Eric serves as general outside counsel to many private companies providing day to day counseling, corporate governance and contracts advice. In this capacity, he is often involved in the formation, operation, and governance of corporations, partnerships, limited liability companies and real estate investment trusts. Eric has also represented numerous clients in bank financing transactions.

Experience

  • Represented three Maryland companies that provide services in the insurance industry as brokers and third-party administrators and are part of the same corporate family-SF&C Insurance Associates, Inc., SF&C Select Benefits Communications Group, LLC, and Union Lifestyle Benefits, LLC.-in their acquisition by U.S. Retirement Partners, Inc.
  • Represented Patriot Capital in their investment of subordinated debt and equity in support of Guardian Capital Partners' acquisition of Carson-Dellosa Publishing, LLC.
  • Represented Federal Data Systems in the acquisition of the counterintelligence and intelligence business unit of Intelligent Decisions for an undisclosed amount and in securing an equity investment from Chart Capital and senior bank financing to fund the acquisition.
  • Acted as Maryland co-counsel with Skadden Arps on corporate and litigation matters in defending Commonwealth REIT, a multi-billion dollar office REIT, in a hostile proxy fight initiated by Corvex Management LP and Related Fund Management LLC.

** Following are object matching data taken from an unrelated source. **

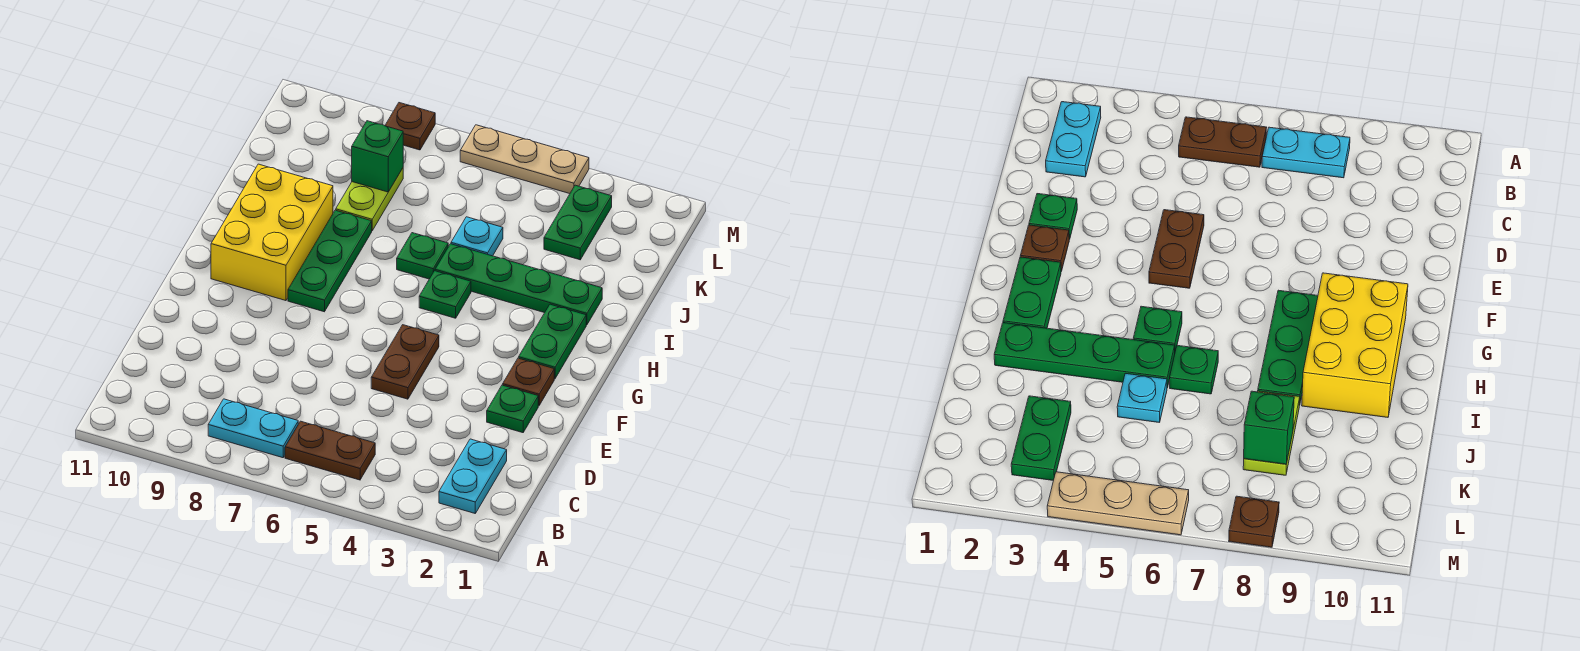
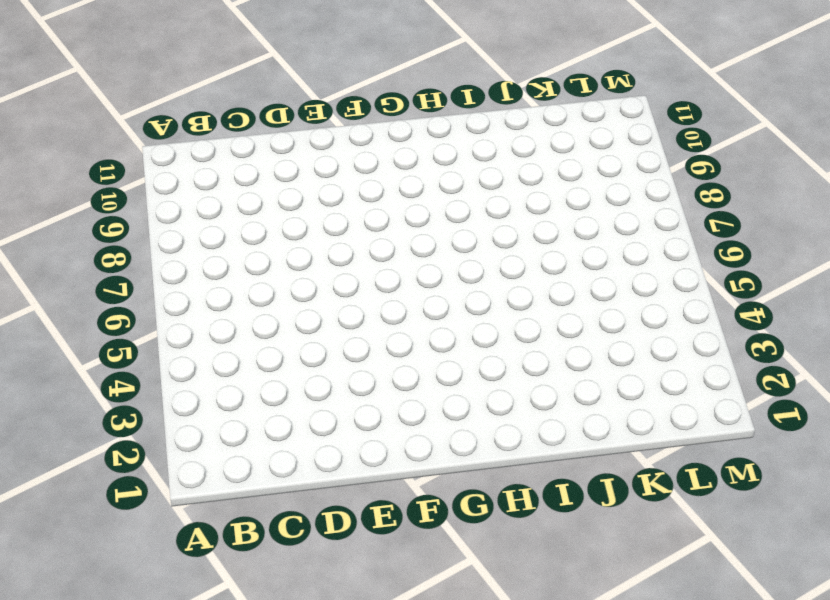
none -> cyan plate B2:C2 level 1
none -> brown plate B5:B6 level 1
none -> cyan plate B7:B8 level 1

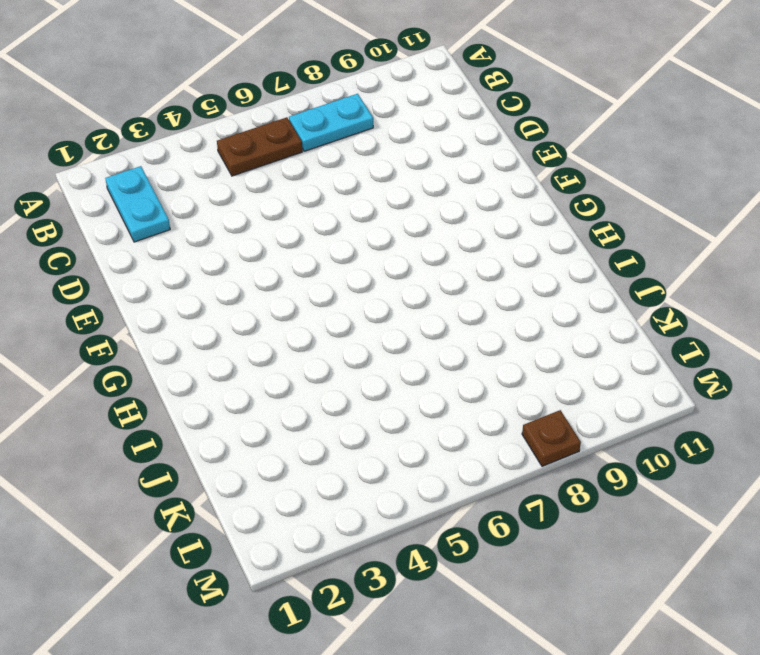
none -> green plate E2 level 1
none -> brown plate E5:F5 level 1
none -> brown plate F2 level 1

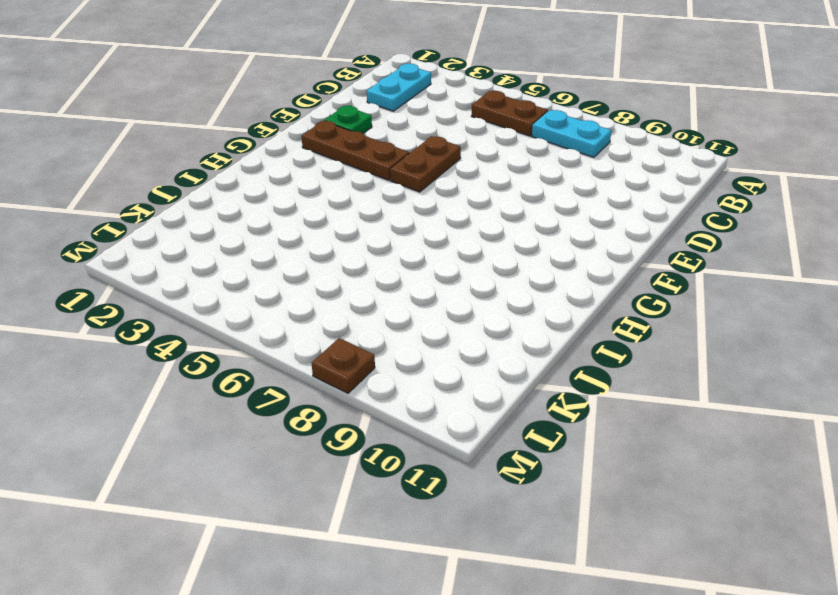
brown plate F2:F4 level 1 -> brown plate F2 level 1
none -> green plate G2:H2 level 1
none -> green plate G8:I8 level 1
none -> yellow brick G9:I10 level 1

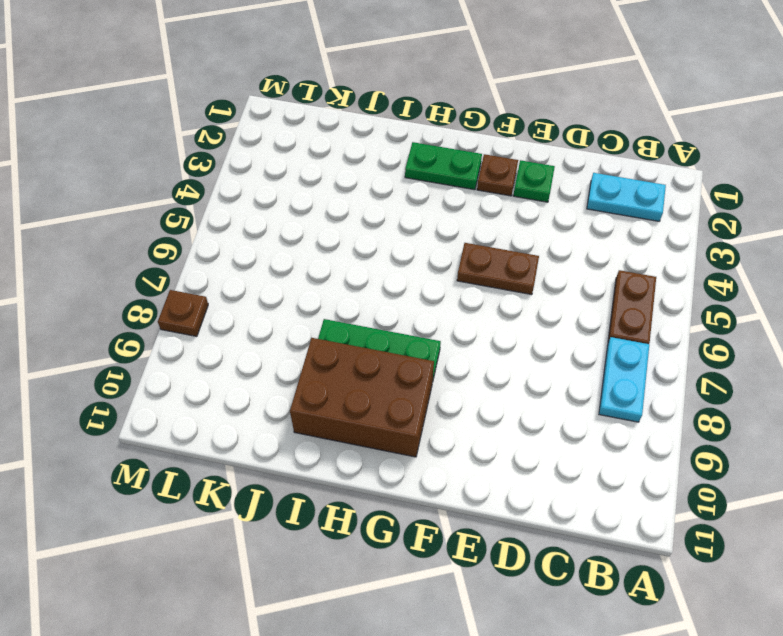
brown brick G9:I10 level 1 -> yellow brick G9:I10 level 1
none -> green plate H5 level 1
none -> green plate I2:I5 level 1
none -> green plate I6 level 1

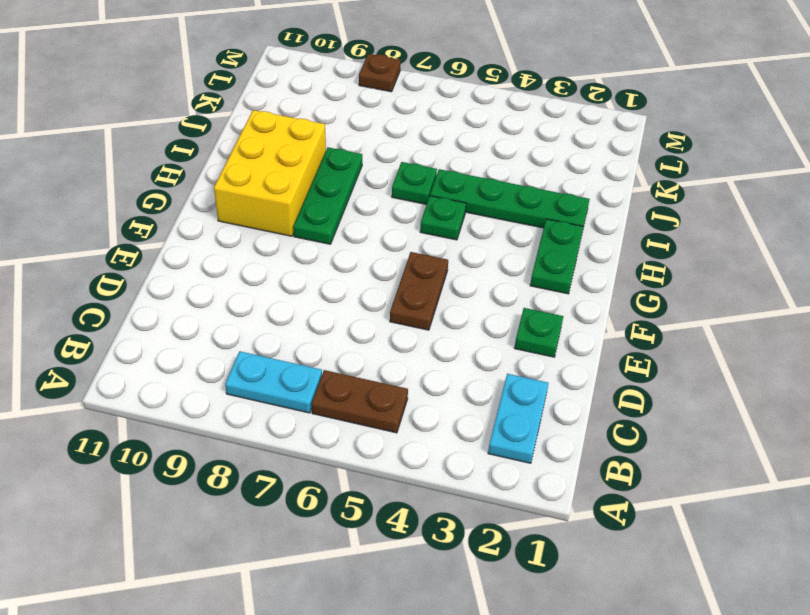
none -> brown plate F2 level 1
none -> cyan plate J5 level 1
none -> lime plate J8:K8 level 1

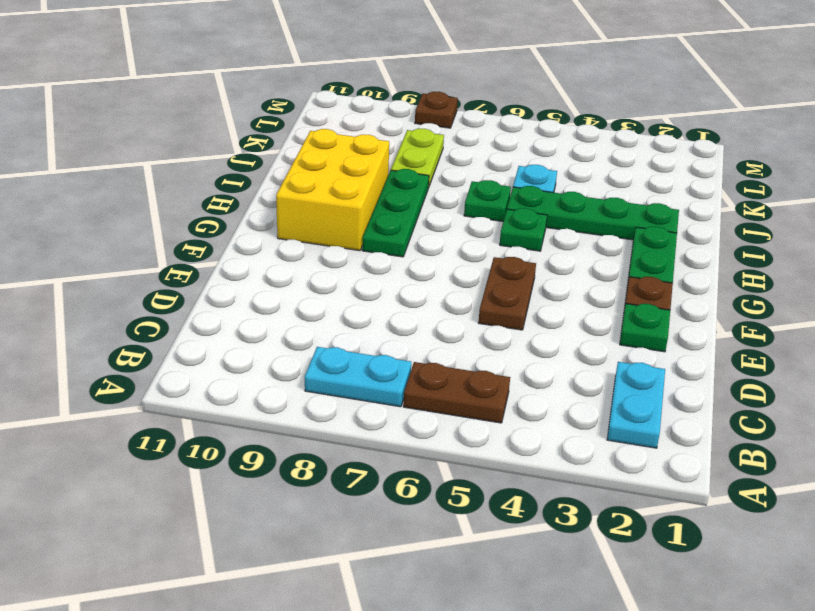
none -> green plate K3:L3 level 1
none -> tan plate M4:M6 level 1
none -> green brick K8 level 2

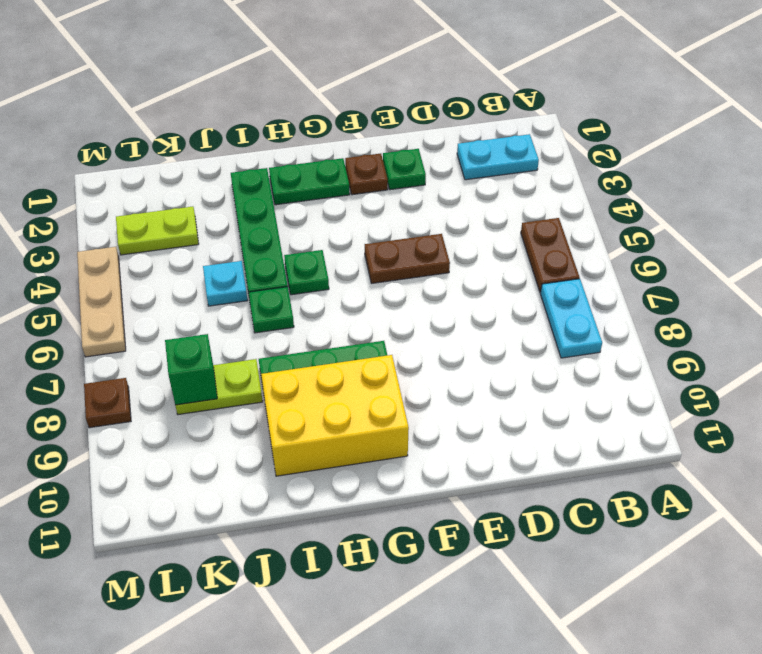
lime plate K3:L3 level 1 -> green plate K3:L3 level 1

  • Represented Grotech Ventures II, L.P. and Harbert Venture Partners III, LP in a Series A venture capital investment into a Maryland-based healthcare technology company.
  • Represented NewSpring Health Capital II, L.P.in a Series A investment into a Baltimore, Maryland-based healthcare services company.
  • Represented NewSpring SBIC Mezzanine Capital II, L.P. in acquiring controlling interest in Zentech Manufacturing, a Maryland-based manufacturing firm. The deal included 1) an asset purchase; 2) a senior bank loan; 3) a mezzanine subordinated debt loan to the company; and 4) a Series A preferred equity investment.
  • Represented private equity firm ABS Capital Partners in the recapitalization of Payformance Corporation.
  • Represented the members of Ellicott Dredge Enterprises, LLC in the sale of a substantial portion of the membership interests to Markel Ventures, Inc.
  • Represented Rohr International Dredge Holdings, Inc., a subsidiary of Ellicott Dredge Enterprises, in the acquisition of the assets of IDRECO GmbH .
  • Served as special government contracts' counsel for PharmAthene, Inc., a leading biodefense company specializing in the development and commercialization of medical countermeasures against chemical and biological terrorism in its $45 million acquisition of the vaccines business of Avecia Biologics Ltd., a privately owned company in Manchester, England.
  • Represented a Baltimore-based biotechnology company in a $2 Million offering of Series A Preferred Units of limited liability company membership interests.
  • Represented Syntec LLC in a Series A preferred stock capital raising transaction and in the purchase of a division of Tenax Corporation and subsequent sale to a public company three years later.
  • Represented Inflection Point Ventures and Liquid Capital in a $4 million Series A and bridge loan transaction.